The difficulty in government’s efforts to procure vaccines to inoculate the population against the dreaded coronavirus disease is not because of lack of funds, but the unavailability of the vaccines, a Deputy Minister of Finance, John Kumah, has stated.
Government had indicated in February it would procure 17 million vaccines by June to vaccinate the population against the respiratory disease.
Procuring the vaccine, however, has become difficult with countries battling to procure.
But President Nana Akufo-Addo in his recent address said the country was expecting a total of 18.4 million doses of COVID-19 vaccines in the course of the third quarter of the year from the governments of the United States, United Kingdom and other donor agencies.
Contributing to the debate on the Finance Minister’s statement on the mid-year fiscal policy review of the 2021 budget and economic policy of the government, Mr Kumah, NPP MP for Ejisu said the ability of Ghana to procure the vaccines was beyond the country’s power.
“Mr Speaker, government has always been ready to acquire the vaccines but it’s a question of availability.
“Every country as we speak today, has been struggling to acquire these vaccines so it is not the question of government’s inability to pay for the vaccines.
“Mr Speaker, it more to do with the availability of the vaccines than money and that is why government has failed to achieve herd immunity as previously arranged.
“We strongly believe, as arranged in this mid-year budget review that from this month onwards, government would be in a position to acquire at least 17 million vaccines to vaccinate the population,” he said.
The Deputy Minority Whip, Ibrahim Ahmed, NDC MP, Banda, on his part said what the Finance Minister came to do in House was to inform Members that he could not attain the economic targets he had set for the year.
According to Mr Ahmed, all government intervention programmes like the Planting for Food and Jobs, School Feeding Programme, the Free Senior High School programme were all crumbling due to the unavailability of “funds to oil the effective running of the programmes.”
In his view, the government was collapsing Ghana’s revered local governance system by failing to nominate Metropolitan, Municipal and District Chief Executives (MMDCEs), eight months into the regime.
“Mr Speaker, this government is destroying our revered local governance system which in the past attracted people from across the African continent to understudy.
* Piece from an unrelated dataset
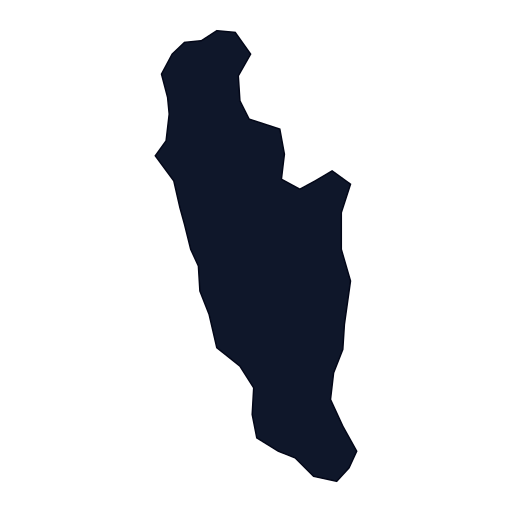 outline of Templos, Cyprus
{"feature_id": "46923920B79471002373027", "entity_name": "Templos", "entity_type": "district", "adm_level": 2, "iso_a3": "CYP", "parent_name": "Cyprus", "parent_adm1": "", "projection": "equal_earth", "projection_center": [33.291, 35.33], "detail": "fine", "context": "isolated", "style": "filled", "palette": "ink", "viewbox_px": 512, "rotation_deg": 0, "n_neighbors": 0, "source": "geoboundaries", "source_scale": "gbopen_adm2", "svg_char_len": 723}
<svg xmlns="http://www.w3.org/2000/svg" viewBox="0 0 512 512"><path d="M155.3,155.8L173.8,180.9L179.9,207.6L184.5,224.3L190.7,249.3L198.4,266.0L199.9,291.0L209.1,314.4L216.8,347.7L239.9,366.1L253.7,387.8L252.2,414.5L256.8,437.9L278.3,451.2L295.2,457.9L313.6,476.3L336.7,481.3L349.0,467.9L356.7,451.2L342.8,426.2L330.5,399.5L333.6,372.8L342.8,349.4L344.4,324.4L350.5,281.0L341.3,249.3L341.3,212.6L350.5,184.2L332.1,170.9L315.2,180.9L299.8,189.2L284.9,181.1L281.4,179.2L283.2,164.0L284.4,154.2L279.8,129.1L249.1,119.1L239.9,100.8L238.3,75.8L250.6,54.1L235.2,32.4L216.8,30.7L201.4,40.7L184.5,42.4L172.2,54.1L161.5,74.1L167.6,97.4L169.2,114.1L166.1,140.8L155.3,155.8Z" fill="#0f172a" stroke="#020617" stroke-width="1.5"/></svg>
No wonder we were able to advance only GH¢400 million to the assemblies instead of the GH¢2.4 billion earmarked in the 2021 budget,” he said.
The lack of MMDCEs, Mr Ahmed said was affecting development at the local level.
He was at a loss why the Development Authorities, running the office of government machinery, were functioning at the expense of the MMDCEs and urged the president to nominate chief executives for the assemblies, for effective local governance.